Duśon started attending the group from the beginning, knowing Gordon from the counseling work they did together with one of the youths on Duśon’s caseload. Duśon works on a regular basis with youth who are going through probation. Tonight’s topic hit home.
“So my recycling trauma today is my son, that’s 32, is serving a life sentence. And I’m a juvenile probation officer, mind you, that I told you. So when I’m dealing with kids on my own caseload, that’s getting shot or shooting somebody else, that’s re-triggering my current trauma. So me dealing with my past trauma growing up, I learned how to deal with that. But current day, this group is actually helping me deal with current day trauma,” he said.
It’s something he voluntarily shares, and he finds solace in the different men and their stories and perspectives.
Gordon knows that sharing personal stories helps the men feel trust, even when talking about trauma.
“It’s hard because even within myself, I have my own trauma. And… this class is not just for them, it’s for me, issues that I’ve been through and hearing their backstories on it, how they got out of it. So it works hand in hand,” says Gordon.
Gordon has a strong network that follows him on his 24/7 Fatherhood Instagram, but he also connects to people at church, from his college years, and his multiple jobs. He tells the men who follow him to tell five people they know. He said he probably has a rotation of 120 men that come out regularly. And they tell their friends, their family, and their community.
The topics come from the men themselves in the group, ideas that Gordon himself has been thinking about or listening to, or topics he feels are relevant and affect people on an every day basis.
Some topics they’ve covered include co-parenting, what it means to be a husband, the effects of social media, and the difference between being masculine and being an alpha male.
It’s bigger than just a group
Gordon knew the group was meant for something bigger when they talked about the true definition of pride in an earlier meet-up. During the session, he asked each of the men to exchange numbers, and during the week, they had to reach out to at least one person in the group about something they were going through, and it had to be someone random that they didn’t know.
After that, Gordon said the group reached a new level of trust, something he still feels today.
Alan Byrd is a police officer who heard about the group through his neighbor.
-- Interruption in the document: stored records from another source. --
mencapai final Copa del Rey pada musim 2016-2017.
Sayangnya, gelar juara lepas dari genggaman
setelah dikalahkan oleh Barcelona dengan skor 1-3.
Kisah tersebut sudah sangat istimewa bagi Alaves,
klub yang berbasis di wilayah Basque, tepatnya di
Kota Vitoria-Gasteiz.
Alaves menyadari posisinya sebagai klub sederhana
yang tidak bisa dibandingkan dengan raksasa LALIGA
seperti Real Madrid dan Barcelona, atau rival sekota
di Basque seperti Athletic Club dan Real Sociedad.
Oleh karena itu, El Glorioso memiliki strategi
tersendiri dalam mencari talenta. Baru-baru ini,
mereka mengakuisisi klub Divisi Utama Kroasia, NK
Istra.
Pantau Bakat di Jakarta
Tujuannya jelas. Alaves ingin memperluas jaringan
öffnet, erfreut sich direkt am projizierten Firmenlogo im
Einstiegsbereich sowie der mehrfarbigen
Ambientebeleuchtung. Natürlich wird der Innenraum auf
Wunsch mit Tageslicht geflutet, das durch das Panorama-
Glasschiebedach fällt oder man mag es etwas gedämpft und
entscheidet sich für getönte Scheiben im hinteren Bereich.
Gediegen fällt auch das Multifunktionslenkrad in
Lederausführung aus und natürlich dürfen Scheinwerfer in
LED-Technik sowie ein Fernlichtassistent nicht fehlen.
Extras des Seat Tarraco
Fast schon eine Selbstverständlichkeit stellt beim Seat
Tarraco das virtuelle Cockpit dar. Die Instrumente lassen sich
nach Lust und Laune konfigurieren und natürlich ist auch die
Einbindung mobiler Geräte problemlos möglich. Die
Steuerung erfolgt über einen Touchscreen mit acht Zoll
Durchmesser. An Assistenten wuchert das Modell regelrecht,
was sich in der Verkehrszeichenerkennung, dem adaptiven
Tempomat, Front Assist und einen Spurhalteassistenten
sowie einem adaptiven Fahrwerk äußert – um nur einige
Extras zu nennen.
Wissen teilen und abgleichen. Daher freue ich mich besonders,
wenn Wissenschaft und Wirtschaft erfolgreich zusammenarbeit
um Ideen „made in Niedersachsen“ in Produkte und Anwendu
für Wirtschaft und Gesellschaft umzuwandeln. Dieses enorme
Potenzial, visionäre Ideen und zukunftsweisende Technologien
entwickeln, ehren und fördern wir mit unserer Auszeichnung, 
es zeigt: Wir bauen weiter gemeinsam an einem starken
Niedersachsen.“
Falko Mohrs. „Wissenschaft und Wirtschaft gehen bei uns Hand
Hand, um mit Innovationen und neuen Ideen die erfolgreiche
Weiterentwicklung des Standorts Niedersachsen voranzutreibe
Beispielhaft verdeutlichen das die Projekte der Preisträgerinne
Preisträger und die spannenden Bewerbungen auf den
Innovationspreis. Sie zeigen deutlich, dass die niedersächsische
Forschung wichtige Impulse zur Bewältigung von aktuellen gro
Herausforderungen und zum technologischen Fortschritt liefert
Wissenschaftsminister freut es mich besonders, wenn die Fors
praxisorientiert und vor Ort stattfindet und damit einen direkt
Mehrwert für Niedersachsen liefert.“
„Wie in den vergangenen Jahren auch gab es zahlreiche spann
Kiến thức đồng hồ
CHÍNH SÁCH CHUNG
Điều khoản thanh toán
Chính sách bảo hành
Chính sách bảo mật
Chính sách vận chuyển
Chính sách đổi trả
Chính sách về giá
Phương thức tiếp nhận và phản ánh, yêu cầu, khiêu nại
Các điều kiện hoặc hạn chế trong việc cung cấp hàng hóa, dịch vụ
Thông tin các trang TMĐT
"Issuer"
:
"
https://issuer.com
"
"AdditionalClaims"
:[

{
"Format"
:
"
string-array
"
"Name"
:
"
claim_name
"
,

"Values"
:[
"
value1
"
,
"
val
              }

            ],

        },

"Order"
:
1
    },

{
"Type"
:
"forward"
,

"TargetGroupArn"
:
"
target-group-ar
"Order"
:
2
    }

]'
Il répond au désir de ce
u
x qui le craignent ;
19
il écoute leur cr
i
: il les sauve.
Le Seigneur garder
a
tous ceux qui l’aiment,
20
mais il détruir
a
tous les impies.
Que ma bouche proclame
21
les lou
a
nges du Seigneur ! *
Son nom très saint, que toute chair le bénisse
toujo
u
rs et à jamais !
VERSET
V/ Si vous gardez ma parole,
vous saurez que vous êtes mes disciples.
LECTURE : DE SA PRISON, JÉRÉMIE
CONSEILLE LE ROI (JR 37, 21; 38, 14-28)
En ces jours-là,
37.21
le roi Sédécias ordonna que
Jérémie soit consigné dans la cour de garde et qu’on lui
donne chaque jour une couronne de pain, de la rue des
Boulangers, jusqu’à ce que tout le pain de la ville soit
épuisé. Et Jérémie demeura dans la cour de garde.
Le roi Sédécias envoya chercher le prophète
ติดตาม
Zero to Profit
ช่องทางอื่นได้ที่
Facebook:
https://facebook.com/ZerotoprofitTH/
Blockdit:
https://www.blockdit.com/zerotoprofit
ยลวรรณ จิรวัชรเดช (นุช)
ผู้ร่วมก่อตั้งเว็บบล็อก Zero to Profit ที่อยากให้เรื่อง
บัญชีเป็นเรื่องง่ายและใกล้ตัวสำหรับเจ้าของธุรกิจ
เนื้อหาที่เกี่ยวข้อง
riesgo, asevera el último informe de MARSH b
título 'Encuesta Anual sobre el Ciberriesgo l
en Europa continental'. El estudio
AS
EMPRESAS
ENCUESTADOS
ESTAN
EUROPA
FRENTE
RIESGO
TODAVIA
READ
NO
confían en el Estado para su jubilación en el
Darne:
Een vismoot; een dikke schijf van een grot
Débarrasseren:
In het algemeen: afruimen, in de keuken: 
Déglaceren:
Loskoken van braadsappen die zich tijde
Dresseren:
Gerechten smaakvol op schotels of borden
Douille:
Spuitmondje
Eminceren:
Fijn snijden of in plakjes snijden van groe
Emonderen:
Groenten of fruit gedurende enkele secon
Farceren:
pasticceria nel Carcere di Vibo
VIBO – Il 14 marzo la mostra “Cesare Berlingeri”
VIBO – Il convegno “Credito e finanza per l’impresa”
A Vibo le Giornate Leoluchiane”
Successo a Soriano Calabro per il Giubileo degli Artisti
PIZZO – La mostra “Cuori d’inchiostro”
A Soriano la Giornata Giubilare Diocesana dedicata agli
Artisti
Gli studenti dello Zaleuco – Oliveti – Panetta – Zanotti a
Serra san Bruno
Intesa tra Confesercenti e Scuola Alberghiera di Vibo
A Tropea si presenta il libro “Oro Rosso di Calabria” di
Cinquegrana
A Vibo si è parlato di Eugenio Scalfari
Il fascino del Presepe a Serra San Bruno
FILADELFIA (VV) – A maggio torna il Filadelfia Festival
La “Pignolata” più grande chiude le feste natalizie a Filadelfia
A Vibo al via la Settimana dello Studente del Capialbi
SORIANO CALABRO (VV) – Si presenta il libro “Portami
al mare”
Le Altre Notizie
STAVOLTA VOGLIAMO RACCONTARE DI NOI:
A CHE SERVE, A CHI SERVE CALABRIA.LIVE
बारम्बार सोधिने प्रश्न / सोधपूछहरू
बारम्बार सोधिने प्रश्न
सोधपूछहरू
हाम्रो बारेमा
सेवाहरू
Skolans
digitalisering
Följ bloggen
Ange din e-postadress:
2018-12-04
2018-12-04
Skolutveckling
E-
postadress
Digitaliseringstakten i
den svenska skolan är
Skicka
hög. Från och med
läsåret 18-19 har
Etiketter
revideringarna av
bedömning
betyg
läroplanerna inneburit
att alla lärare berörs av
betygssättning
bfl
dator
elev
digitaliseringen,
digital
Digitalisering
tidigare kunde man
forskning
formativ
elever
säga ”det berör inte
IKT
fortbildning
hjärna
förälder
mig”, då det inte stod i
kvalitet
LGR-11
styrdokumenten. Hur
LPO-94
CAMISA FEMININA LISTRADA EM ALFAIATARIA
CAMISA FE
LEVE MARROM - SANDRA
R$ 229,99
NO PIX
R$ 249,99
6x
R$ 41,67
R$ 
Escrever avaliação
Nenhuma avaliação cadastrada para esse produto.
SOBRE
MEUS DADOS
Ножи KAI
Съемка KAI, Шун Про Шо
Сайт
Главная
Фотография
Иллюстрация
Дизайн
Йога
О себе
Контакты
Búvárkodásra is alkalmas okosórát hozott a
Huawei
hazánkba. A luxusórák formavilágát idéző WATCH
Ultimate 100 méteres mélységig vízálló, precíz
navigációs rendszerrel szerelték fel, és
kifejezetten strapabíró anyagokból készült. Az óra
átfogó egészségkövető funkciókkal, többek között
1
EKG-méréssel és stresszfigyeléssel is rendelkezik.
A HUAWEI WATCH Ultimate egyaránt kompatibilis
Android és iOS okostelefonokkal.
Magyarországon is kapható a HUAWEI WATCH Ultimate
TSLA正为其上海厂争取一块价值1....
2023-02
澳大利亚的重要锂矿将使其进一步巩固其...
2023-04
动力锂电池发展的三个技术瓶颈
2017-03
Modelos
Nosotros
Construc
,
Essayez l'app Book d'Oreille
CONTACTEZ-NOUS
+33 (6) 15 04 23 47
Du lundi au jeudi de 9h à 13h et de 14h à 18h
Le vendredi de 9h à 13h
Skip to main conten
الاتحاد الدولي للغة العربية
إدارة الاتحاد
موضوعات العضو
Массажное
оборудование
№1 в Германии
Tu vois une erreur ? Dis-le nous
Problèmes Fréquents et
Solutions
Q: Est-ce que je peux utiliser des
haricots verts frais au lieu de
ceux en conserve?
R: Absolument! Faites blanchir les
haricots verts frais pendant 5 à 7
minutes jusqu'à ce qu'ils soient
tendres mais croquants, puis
He has held cookouts on his back deck and would get together with five or six guys to talk about religion, politics, and the cultural climate of the day. When he heard of the group, which felt like something he was already doing on a bigger scale, he was all in.
There’s a comfortability and familiarity about talking to other Black men about different topics, Byrd said. He said that sometimes it’s easier to understand and accept things coming from your own community.
Another support group participant, Cedric Wise, also felt the group’s acceptance and lack of judgment when talking about sensitive issues. Even though the men might disagree on topics, it’s a practice that lets them sit with different perspectives.

“One day I came in and told everybody how I just was burnt out from having to do so much work, kids, you know, being married, all that stuff,” he said.
He continued, “So I gave them that, and they gave me back a whole bunch of positives and like, ways I can release or ways I can kind of like regain myself. You know what I mean?”
Tyreek Brown is a case manager and peer service supervisor at Healing Hurt People. He and Gordon went to college together. He has seen Gordon’s work for years, hosting similar groups even back in college.
Gordon brainstormed ideas for the Men Empowering Men group with Brown, and they both witnessed its growth.
For Brown, it comes down to the fact that mental health matters. And so does a sense of community.
“And the biggest thing is taking the time to be open with one another. Even if you don’t agree on things, meeting people where they are, and seeing things from different vantage points where you’re able to then talk about it. You might not agree with things, but then you still could talk about it openly and effectively,” said Brown.